Komputer poskładałem u siebie, płyta na VIA, cpu AMD k7, gpu ATI. Zainstalowałem Windowsa, który u mnie chodził bez bólu, podzieliłem internet, udostępniłem parę rzeczy po sambie. Przeniosłem go do pokoju rodziców, podłączyłem lan (20 metrów, ten sam, który wykorzystałem przy instalacji). Chodził bez problemu około tygodnia, potem zdarzało się nie dochodzić pakietom od samby, czasem tata dostawał 404 po wpisaniu google.pl. Podkreślam, że kabel od lanu jest sprawny i nie jest za długi.
Przekonałem tatę do Ubuntu, postawiliśmy i znowu coś koło pięciu dni pochodził bez problemów. Najlepsze jaja były z myszą. Urządzenie jest na ps/2 taki sobie gryzoń optyczny z manty. U mnie oczywiście nic się z nim nie działo, u ojca mysz ma własną wolę, tzn. czasem niezależnie od kierunku ruchu sama zmierza ku prawemu górnemu rogowi i 'sama się klika'. Zdarza to się raz na godzinkę, dwie i trwa do dwóch minut.
Myślałem że chodzi o system, więc Lenny. ¦ciągnąłem netinstall Lennego (ip tata dostaje ode mnie po dhcp). Za pierwszym razem nagrałem na cd-rw, uruchomiłem, problemy z myszą wróciły pod graficznym instalatorem. Sprawdziłem md5 płyty, zgadzała się z tą podaną na stronie Debiana. Postawiłem u siebie w maszynie wirtualnej z tej samej rw (bez ponownego nagrywania) oczywiście bezproblemowo.

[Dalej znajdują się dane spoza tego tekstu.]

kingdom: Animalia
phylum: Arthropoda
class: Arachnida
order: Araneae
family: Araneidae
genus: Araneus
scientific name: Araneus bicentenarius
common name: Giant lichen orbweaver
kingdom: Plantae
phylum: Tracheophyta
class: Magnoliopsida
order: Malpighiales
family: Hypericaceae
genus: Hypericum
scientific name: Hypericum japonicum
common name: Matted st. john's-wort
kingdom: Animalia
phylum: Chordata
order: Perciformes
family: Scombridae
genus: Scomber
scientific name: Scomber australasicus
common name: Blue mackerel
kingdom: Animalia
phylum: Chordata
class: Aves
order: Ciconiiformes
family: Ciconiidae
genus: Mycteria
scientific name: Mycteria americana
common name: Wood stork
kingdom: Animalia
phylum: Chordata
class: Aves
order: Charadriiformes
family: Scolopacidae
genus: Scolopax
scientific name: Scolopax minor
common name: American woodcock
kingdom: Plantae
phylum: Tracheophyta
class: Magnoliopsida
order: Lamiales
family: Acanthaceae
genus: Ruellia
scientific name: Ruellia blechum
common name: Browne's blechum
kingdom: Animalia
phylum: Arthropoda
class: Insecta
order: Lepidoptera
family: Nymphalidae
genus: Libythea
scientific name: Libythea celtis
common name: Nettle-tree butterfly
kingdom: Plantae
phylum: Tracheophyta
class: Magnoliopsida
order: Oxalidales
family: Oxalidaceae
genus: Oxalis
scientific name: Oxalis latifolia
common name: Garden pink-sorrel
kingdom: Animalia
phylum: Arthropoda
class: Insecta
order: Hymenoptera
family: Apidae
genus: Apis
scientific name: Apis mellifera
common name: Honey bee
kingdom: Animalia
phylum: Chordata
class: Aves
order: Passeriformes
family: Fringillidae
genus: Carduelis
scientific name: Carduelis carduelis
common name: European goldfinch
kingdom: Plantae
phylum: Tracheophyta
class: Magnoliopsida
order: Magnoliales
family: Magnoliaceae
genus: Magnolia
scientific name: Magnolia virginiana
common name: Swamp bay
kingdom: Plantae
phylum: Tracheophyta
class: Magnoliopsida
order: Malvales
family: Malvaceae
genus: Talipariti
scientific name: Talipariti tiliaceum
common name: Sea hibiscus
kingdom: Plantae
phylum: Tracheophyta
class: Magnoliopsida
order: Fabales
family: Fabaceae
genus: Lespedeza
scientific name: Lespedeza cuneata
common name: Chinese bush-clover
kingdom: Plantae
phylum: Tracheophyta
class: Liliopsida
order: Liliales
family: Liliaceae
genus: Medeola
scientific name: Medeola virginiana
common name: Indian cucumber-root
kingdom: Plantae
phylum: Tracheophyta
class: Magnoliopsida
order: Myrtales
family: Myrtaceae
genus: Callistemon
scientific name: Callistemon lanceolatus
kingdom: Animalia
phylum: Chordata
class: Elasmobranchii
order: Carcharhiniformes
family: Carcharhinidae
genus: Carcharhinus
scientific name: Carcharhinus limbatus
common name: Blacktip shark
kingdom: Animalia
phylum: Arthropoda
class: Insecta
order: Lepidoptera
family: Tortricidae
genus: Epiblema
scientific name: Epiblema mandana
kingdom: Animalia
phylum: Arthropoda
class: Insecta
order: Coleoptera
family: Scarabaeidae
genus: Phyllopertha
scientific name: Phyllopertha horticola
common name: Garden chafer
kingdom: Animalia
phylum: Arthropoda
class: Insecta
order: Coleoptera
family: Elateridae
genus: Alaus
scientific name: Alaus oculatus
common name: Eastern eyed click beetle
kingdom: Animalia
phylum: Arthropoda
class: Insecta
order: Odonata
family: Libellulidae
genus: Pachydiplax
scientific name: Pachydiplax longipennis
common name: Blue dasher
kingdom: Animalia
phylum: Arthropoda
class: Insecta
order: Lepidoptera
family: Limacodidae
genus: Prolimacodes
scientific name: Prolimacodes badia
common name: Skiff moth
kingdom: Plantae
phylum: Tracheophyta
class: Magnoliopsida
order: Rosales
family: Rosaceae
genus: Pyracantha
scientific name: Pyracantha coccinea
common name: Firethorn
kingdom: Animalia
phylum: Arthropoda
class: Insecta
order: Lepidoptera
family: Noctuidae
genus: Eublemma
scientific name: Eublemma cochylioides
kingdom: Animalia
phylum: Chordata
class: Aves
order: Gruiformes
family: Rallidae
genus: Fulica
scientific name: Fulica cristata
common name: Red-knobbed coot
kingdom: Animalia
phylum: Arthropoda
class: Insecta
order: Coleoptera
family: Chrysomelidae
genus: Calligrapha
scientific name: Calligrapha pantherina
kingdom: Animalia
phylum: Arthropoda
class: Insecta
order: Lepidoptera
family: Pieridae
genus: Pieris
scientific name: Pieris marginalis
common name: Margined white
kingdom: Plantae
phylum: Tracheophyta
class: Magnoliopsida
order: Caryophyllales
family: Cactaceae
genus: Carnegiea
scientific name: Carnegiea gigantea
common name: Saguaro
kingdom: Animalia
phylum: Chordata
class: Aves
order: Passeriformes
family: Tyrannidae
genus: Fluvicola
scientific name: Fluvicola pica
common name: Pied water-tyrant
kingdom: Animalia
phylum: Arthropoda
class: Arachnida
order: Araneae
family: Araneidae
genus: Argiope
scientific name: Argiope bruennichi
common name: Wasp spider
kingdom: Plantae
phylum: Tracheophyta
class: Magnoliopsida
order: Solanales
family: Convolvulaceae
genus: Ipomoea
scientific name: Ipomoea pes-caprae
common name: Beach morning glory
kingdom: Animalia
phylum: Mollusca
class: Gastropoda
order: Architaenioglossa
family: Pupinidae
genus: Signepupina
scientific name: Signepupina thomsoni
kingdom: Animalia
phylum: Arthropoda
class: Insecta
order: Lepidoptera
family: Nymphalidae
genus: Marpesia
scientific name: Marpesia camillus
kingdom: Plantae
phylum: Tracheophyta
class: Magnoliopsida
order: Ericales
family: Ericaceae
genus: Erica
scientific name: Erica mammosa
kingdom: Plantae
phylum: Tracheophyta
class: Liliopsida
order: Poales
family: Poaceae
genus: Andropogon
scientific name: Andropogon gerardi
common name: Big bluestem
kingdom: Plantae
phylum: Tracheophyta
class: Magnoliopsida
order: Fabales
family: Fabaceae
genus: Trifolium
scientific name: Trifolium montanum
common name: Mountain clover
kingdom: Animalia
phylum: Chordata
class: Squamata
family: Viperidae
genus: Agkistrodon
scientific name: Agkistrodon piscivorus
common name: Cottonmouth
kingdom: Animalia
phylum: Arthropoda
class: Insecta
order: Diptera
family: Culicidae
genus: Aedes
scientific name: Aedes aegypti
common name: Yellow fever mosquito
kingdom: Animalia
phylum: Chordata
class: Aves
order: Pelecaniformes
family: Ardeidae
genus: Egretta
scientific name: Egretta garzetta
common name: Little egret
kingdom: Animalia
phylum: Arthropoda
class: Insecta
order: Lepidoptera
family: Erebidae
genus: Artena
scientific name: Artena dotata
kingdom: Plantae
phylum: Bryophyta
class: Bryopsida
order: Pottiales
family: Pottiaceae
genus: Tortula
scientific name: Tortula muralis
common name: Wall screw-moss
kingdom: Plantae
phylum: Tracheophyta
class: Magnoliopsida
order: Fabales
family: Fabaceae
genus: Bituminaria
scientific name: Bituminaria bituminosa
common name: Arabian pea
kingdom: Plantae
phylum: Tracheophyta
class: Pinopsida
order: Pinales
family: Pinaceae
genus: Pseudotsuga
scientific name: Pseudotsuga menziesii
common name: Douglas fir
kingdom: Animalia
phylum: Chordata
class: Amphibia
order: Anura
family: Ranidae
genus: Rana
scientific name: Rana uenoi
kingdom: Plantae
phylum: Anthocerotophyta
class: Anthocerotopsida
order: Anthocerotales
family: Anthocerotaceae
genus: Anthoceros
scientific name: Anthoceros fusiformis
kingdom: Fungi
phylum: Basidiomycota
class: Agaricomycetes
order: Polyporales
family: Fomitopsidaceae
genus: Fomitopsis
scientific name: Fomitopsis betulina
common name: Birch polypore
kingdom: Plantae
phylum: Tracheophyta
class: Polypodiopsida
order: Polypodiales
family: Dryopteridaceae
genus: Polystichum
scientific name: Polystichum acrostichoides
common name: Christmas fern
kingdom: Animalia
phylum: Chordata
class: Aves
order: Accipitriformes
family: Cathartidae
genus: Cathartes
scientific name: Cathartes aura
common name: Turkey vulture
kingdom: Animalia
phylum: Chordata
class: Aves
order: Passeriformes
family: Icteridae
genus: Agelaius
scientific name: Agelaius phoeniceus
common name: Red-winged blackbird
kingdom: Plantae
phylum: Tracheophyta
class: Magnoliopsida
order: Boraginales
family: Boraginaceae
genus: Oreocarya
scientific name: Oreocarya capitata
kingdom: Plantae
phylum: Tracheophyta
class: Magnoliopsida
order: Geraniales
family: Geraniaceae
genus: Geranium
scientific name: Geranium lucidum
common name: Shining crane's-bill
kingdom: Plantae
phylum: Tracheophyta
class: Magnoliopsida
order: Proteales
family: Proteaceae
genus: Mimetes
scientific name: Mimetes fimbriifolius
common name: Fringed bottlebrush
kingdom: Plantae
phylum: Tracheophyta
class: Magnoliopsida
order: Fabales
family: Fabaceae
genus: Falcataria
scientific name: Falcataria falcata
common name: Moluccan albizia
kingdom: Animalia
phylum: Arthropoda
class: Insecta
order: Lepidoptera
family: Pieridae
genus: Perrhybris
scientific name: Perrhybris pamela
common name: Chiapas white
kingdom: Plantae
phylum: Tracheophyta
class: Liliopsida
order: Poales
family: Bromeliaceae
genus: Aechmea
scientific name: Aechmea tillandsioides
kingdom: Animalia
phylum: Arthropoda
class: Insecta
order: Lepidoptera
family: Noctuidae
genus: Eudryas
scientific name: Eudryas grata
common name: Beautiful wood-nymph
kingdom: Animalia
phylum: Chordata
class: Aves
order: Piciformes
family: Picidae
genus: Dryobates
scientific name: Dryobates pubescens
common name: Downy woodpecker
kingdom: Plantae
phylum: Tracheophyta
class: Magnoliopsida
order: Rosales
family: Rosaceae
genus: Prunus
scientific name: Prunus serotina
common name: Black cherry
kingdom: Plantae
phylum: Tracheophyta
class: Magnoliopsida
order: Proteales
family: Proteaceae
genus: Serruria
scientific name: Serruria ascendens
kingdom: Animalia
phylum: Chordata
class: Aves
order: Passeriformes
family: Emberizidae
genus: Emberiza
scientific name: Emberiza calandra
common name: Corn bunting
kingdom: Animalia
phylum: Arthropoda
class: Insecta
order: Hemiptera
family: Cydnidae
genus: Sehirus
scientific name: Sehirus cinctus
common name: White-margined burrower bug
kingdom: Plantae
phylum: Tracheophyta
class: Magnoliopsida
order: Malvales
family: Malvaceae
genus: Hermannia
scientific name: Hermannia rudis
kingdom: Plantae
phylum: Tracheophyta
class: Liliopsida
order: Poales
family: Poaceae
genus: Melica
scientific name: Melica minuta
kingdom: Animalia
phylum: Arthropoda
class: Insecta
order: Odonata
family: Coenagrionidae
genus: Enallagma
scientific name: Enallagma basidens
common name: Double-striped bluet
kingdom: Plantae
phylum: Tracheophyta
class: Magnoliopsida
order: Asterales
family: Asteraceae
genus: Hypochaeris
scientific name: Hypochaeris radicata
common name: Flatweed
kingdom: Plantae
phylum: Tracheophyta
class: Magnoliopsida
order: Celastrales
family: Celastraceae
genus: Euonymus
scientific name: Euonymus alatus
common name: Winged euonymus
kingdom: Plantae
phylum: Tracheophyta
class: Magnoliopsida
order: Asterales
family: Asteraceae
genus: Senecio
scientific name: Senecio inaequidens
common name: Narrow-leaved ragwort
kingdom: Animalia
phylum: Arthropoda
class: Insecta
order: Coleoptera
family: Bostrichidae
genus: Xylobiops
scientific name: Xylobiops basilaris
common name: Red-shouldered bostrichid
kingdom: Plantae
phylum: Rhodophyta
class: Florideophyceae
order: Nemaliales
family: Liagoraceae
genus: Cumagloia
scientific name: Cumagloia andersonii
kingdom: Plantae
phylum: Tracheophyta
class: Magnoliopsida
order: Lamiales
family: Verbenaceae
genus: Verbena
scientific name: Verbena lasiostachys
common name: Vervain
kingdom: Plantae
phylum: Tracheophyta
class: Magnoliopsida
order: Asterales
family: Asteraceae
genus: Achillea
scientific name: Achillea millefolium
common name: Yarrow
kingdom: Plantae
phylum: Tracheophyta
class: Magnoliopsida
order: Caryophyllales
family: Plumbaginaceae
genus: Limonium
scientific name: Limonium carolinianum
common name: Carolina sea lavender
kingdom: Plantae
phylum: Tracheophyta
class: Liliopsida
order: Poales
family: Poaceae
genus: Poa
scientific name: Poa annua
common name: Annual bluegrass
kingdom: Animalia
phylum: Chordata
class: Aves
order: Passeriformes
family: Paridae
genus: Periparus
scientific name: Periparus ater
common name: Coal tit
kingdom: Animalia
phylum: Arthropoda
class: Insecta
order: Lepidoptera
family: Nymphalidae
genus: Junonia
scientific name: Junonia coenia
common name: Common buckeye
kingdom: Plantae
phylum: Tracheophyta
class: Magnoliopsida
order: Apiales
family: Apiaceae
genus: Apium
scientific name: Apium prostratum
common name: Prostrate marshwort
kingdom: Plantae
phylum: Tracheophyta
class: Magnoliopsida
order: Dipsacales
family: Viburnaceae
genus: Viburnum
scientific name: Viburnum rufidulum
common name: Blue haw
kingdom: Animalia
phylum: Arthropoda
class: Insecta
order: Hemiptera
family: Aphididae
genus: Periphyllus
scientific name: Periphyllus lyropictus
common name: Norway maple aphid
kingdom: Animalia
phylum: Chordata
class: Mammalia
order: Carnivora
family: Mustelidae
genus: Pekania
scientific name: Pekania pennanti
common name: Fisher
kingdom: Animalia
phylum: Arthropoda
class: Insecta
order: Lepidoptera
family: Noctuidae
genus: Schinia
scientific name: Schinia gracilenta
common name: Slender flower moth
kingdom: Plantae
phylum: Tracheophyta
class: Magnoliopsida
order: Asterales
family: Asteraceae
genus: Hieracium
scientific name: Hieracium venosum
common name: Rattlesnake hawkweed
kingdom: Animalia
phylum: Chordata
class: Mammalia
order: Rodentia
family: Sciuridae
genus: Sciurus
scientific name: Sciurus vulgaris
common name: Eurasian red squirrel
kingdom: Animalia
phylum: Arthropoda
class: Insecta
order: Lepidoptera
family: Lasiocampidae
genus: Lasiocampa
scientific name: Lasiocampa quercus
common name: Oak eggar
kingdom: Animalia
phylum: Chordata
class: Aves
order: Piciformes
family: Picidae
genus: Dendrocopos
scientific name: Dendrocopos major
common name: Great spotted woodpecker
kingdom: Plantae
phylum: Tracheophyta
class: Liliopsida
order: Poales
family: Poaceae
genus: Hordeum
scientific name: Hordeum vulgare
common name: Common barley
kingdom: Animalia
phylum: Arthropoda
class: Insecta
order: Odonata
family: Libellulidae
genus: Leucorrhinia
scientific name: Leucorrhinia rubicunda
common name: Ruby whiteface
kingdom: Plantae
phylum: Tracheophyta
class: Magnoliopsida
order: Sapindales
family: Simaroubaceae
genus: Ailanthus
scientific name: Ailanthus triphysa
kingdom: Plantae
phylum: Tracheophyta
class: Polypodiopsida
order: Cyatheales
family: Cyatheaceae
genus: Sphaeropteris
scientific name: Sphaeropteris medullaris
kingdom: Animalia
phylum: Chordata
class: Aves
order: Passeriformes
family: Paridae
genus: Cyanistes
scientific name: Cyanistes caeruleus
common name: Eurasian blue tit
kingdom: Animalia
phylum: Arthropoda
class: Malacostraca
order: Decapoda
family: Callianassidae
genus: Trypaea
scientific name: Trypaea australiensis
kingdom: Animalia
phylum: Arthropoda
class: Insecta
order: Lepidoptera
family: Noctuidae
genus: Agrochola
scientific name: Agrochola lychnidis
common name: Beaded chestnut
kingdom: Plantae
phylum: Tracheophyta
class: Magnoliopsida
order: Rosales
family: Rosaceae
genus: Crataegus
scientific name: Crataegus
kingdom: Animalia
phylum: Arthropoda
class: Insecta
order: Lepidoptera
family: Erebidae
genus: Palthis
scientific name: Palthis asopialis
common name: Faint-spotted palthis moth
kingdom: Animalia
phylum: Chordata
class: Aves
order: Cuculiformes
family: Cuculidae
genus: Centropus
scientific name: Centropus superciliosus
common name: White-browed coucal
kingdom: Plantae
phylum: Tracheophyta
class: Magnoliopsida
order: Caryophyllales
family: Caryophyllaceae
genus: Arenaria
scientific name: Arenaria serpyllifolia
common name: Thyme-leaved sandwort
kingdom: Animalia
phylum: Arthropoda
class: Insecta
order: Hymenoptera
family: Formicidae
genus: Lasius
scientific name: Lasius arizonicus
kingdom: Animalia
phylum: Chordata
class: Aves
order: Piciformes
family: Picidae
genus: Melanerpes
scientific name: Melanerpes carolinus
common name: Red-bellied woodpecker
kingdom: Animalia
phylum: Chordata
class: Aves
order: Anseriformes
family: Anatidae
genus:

Przy drugim podejściu instalacja przeszła bez problemów. Grub się zainstalował, nadszedł moment resetu i... Booting from IDE0 failed, IDE1 failed. Tak jakby bootsector się nie zapisał na hda. Sprawdziłem u siebie, zapisał się. U taty nie chodzi.
Zamieniłem dyski miejscami i spróbowałem zainstalować gruba z konsoli (bootowanie z cd->rescue mode). Zainstalowałem na obu dyskach. Ten sam problem. Było późno, więc położyłem się spać.
Wczoraj zabrałem się do tego znowu. Nikt płyty z napędu nie wyciągał. Włączyłem instalator i wysypał się na sprawdzaniu zawartości płyty (tam gdzie leci a, b, liba, libc itp.). Wyciągam płytę, czyszczę, wkładam, to samo. Wyciągam cdrw z płytą na pokładzie, wkładam do swojego komputera i chodzi. Wracam do komputera ojca, instalacja leci bez problemów grub instaluje się i tym razem wypluwa ,,error 15 i 21'' (naprzemiennie).
Coś mi się obiło o uszy o żyłach wodnych, ale chyba nie u mnie? Ktoś spotkał się z czymś podobnym? Podkreślam kwestię przemagnesowania kineskopu telewizora.